Stored records
>>>>
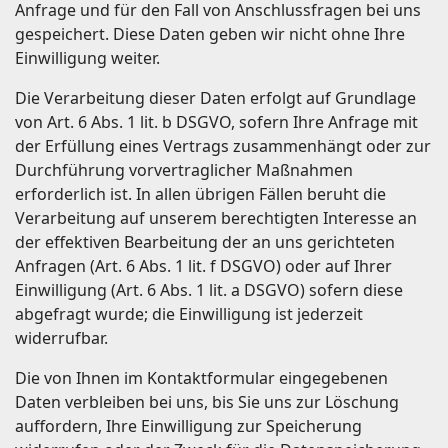
Anfrage und für den Fall von Anschlussfragen bei uns
gespeichert. Diese Daten geben wir nicht ohne Ihre
Einwilligung weiter.
Die Verarbeitung dieser Daten erfolgt auf Grundlage
von Art. 6 Abs. 1 lit. b DSGVO, sofern Ihre Anfrage mit
der Erfüllung eines Vertrags zusammenhängt oder zur
Durchführung vorvertraglicher Maßnahmen
erforderlich ist. In allen übrigen Fällen beruht die
Verarbeitung auf unserem berechtigten Interesse an
der effektiven Bearbeitung der an uns gerichteten
Anfragen (Art. 6 Abs. 1 lit. f DSGVO) oder auf Ihrer
Einwilligung (Art. 6 Abs. 1 lit. a DSGVO) sofern diese
abgefragt wurde; die Einwilligung ist jederzeit
widerrufbar.
Die von Ihnen im Kontaktformular eingegebenen
Daten verbleiben bei uns, bis Sie uns zur Löschung
auffordern, Ihre Einwilligung zur Speicherung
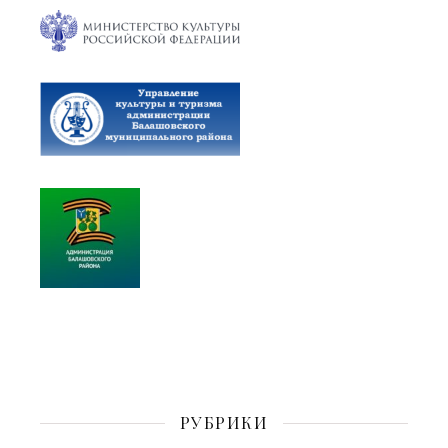
РУБРИКИ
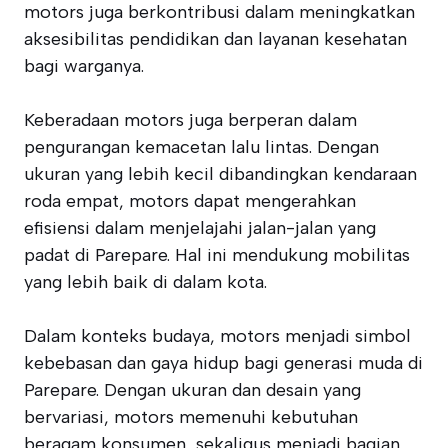
motors juga berkontribusi dalam meningkatkan
aksesibilitas pendidikan dan layanan kesehatan
bagi warganya.
Keberadaan motors juga berperan dalam
pengurangan kemacetan lalu lintas. Dengan
ukuran yang lebih kecil dibandingkan kendaraan
roda empat, motors dapat mengerahkan
efisiensi dalam menjelajahi jalan-jalan yang
padat di Parepare. Hal ini mendukung mobilitas
yang lebih baik di dalam kota.
Dalam konteks budaya, motors menjadi simbol
kebebasan dan gaya hidup bagi generasi muda di
Parepare. Dengan ukuran dan desain yang
bervariasi, motors memenuhi kebutuhan
beragam konsumen, sekaligus menjadi bagian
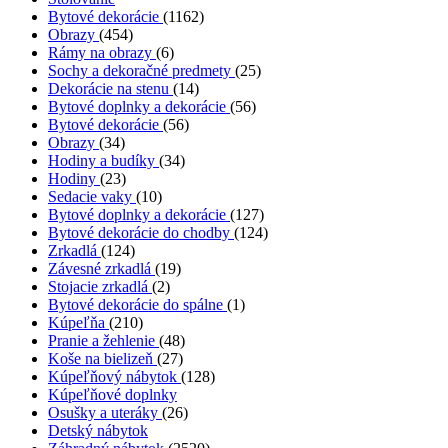
Bytové dekorácie
(1162)
Obrazy
(454)
Rámy na obrazy
(6)
Sochy a dekoračné predmety
(25)
Dekorácie na stenu
(14)
Bytové doplnky a dekorácie
(56)
Bytové dekorácie
(56)
Obrazy
(34)
Hodiny a budíky
(34)
Hodiny
(23)
Sedacie vaky
(10)
Bytové doplnky a dekorácie
(127)
Bytové dekorácie do chodby
(124)
Zrkadlá
(124)
Závesné zrkadlá
(19)
Stojacie zrkadlá
(2)
Bytové dekorácie do spálne
(1)
Kúpeľňa
(210)
Pranie a žehlenie
(48)
Koše na bielizeň
(27)
Kúpeľňový nábytok
(128)
Kúpeľňové doplnky
Osušky a uteráky
(26)
Detský nábytok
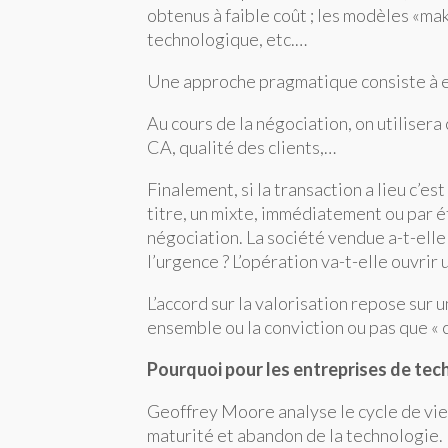
obtenus à faible coût ; les modèles «ma
technologique, etc.…
Une approche pragmatique consiste à ef
Au cours de la négociation, on utiliser
CA, qualité des clients,…
Finalement, si la transaction a lieu c’es
titre, un mixte, immédiatement ou par é
négociation. La société vendue a-t-elle 
l’urgence ? L’opération va-t-elle ouvrir 
L’accord sur la valorisation repose sur 
ensemble ou la conviction ou pas que « 
Pourquoi pour les entreprises de tech
Geoffrey Moore analyse le cycle de vie
maturité et abandon de la technologie.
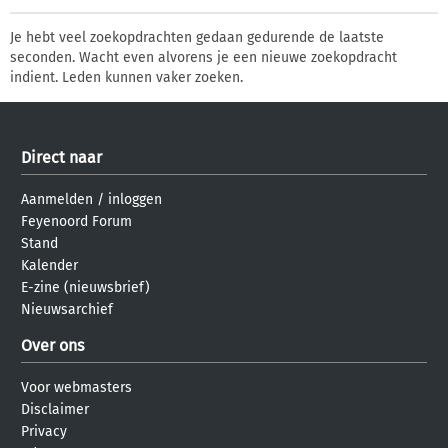
Je hebt veel zoekopdrachten gedaan gedurende de laatste
seconden. Wacht even alvorens je een nieuwe zoekopdracht
indient. Leden kunnen vaker zoeken.
Direct naar
Aanmelden
/
inloggen
Feyenoord Forum
Stand
Kalender
E-zine (nieuwsbrief)
Nieuwsarchief
Over ons
Voor webmasters
Disclaimer
Privacy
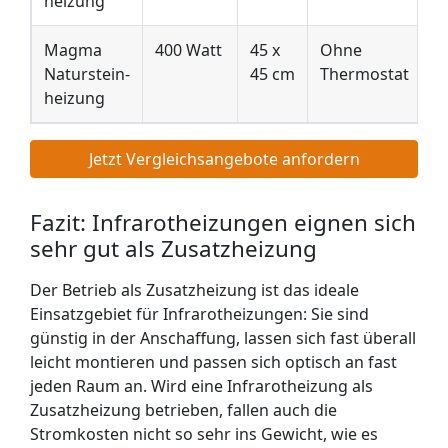
heizung
E
Magma
400 Watt
45 x
Ohne
C
Naturstein­
45 cm
Thermostat
4
heizung
E
Jetzt Vergleichsangebote anfordern
Fazit: Infrarotheizungen eignen sich
sehr gut als Zusatzheizung
Der Betrieb als Zusatzheizung ist das ideale
Einsatzgebiet für Infrarotheizungen: Sie sind
günstig in der Anschaffung, lassen sich fast überall
leicht montieren und passen sich optisch an fast
jeden Raum an. Wird eine Infrarotheizung als
Zusatzheizung betrieben, fallen auch die
Stromkosten nicht so sehr ins Gewicht, wie es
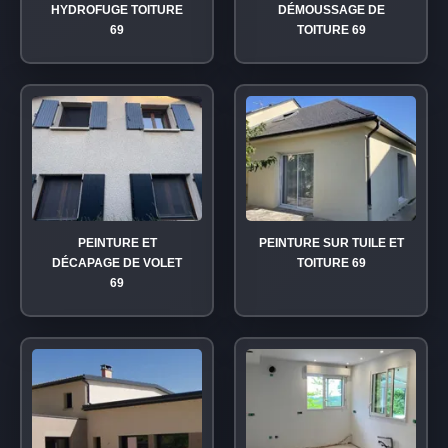
HYDROFUGE TOITURE
DÉMOUSSAGE DE
69
TOITURE 69
PEINTURE ET
PEINTURE SUR TUILE ET
DÉCAPAGE DE VOLET
TOITURE 69
69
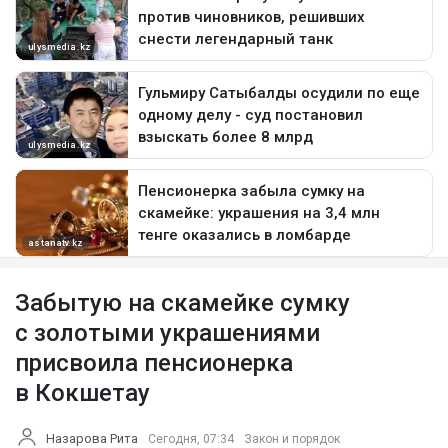
Забытую на скамейке сумку
с золотыми украшениями
присвоила пенсионерка
в Кокшетау
Назарова Рита
Сегодня, 07:34
Закон и порядок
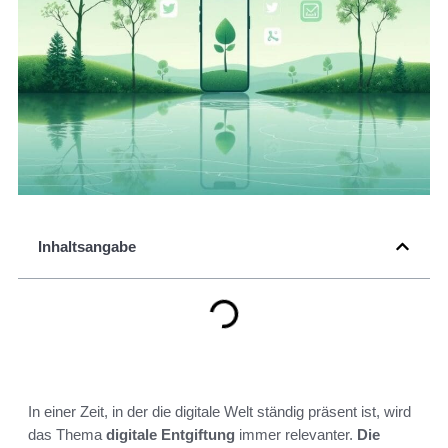
Inhaltsangabe
In einer Zeit, in der die digitale Welt ständig präsent ist, wird
das Thema
digitale Entgiftung
immer relevanter.
Die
<<<<
◆ **Instructions to follow**
Every record is to be repeated exactly, and no picture is carried over.

◆ **Result of the exercise**
Anfrage und für den Fall von Anschlussfragen bei uns
gespeichert. Diese Daten geben wir nicht ohne Ihre
Einwilligung weiter.
Die Verarbeitung dieser Daten erfolgt auf Grundlage
von Art. 6 Abs. 1 lit. b DSGVO, sofern Ihre Anfrage mit
der Erfüllung eines Vertrags zusammenhängt oder zur
Durchführung vorvertraglicher Maßnahmen
erforderlich ist. In allen übrigen Fällen beruht die
Verarbeitung auf unserem berechtigten Interesse an
der effektiven Bearbeitung der an uns gerichteten
Anfragen (Art. 6 Abs. 1 lit. f DSGVO) oder auf Ihrer
Einwilligung (Art. 6 Abs. 1 lit. a DSGVO) sofern diese
abgefragt wurde; die Einwilligung ist jederzeit
widerrufbar.
Die von Ihnen im Kontaktformular eingegebenen
Daten verbleiben bei uns, bis Sie uns zur Löschung
auffordern, Ihre Einwilligung zur Speicherung
РУБРИКИ
motors juga berkontribusi dalam meningkatkan
aksesibilitas pendidikan dan layanan kesehatan
bagi warganya.
Keberadaan motors juga berperan dalam
pengurangan kemacetan lalu lintas. Dengan
ukuran yang lebih kecil dibandingkan kendaraan
roda empat, motors dapat mengerahkan
efisiensi dalam menjelajahi jalan-jalan yang
padat di Parepare. Hal ini mendukung mobilitas
yang lebih baik di dalam kota.
Dalam konteks budaya, motors menjadi simbol
kebebasan dan gaya hidup bagi generasi muda di
Parepare. Dengan ukuran dan desain yang
bervariasi, motors memenuhi kebutuhan
beragam konsumen, sekaligus menjadi bagian
Bytové dekorácie
(1162)
Obrazy
(454)
Rámy na obrazy
(6)
Sochy a dekoračné predmety
(25)
Dekorácie na stenu
(14)
Bytové doplnky a dekorácie
(56)
Bytové dekorácie
(56)
Obrazy
(34)
Hodiny a budíky
(34)
Hodiny
(23)
Sedacie vaky
(10)
Bytové doplnky a dekorácie
(127)
Bytové dekorácie do chodby
(124)
Zrkadlá
(124)
Závesné zrkadlá
(19)
Stojacie zrkadlá
(2)
Bytové dekorácie do spálne
(1)
Kúpeľňa
(210)
Pranie a žehlenie
(48)
Koše na bielizeň
(27)
Kúpeľňový nábytok
(128)
Kúpeľňové doplnky
Osušky a uteráky
(26)
Detský nábytok
obtenus à faible coût ; les modèles «ma
technologique, etc.…
Une approche pragmatique consiste à ef
Au cours de la négociation, on utiliser
CA, qualité des clients,…
Finalement, si la transaction a lieu c’es
titre, un mixte, immédiatement ou par é
négociation. La société vendue a-t-elle 
l’urgence ? L’opération va-t-elle ouvrir 
L’accord sur la valorisation repose sur 
ensemble ou la conviction ou pas que « 
Pourquoi pour les entreprises de tech
Geoffrey Moore analyse le cycle de vie
maturité et abandon de la technologie.
Je hebt veel zoekopdrachten gedaan gedurende de laatste
seconden. Wacht even alvorens je een nieuwe zoekopdracht
indient. Leden kunnen vaker zoeken.
Direct naar
Aanmelden
/
inloggen
Feyenoord Forum
Stand
Kalender
E-zine (nieuwsbrief)
Nieuwsarchief
Over ons
Voor webmasters
Disclaimer
Privacy
heizung
E
Magma
400 Watt
45 x
Ohne
C
Naturstein­
45 cm
Thermostat
4
heizung
E
Jetzt Vergleichsangebote anfordern
Fazit: Infrarotheizungen eignen sich
sehr gut als Zusatzheizung
Der Betrieb als Zusatzheizung ist das ideale
Einsatzgebiet für Infrarotheizungen: Sie sind
günstig in der Anschaffung, lassen sich fast überall
leicht montieren und passen sich optisch an fast
jeden Raum an. Wird eine Infrarotheizung als
Zusatzheizung betrieben, fallen auch die
Stromkosten nicht so sehr ins Gewicht, wie es
HYDROFUGE TOITURE
DÉMOUSSAGE DE
69
TOITURE 69
PEINTURE ET
PEINTURE SUR TUILE ET
DÉCAPAGE DE VOLET
TOITURE 69
69
Забытую на скамейке сумку
с золотыми украшениями
присвоила пенсионерка
в Кокшетау
Назарова Рита
Сегодня, 07:34
Закон и порядок
Inhaltsangabe
In einer Zeit, in der die digitale Welt ständig präsent ist, wird
das Thema
digitale Entgiftung
immer relevanter.
Die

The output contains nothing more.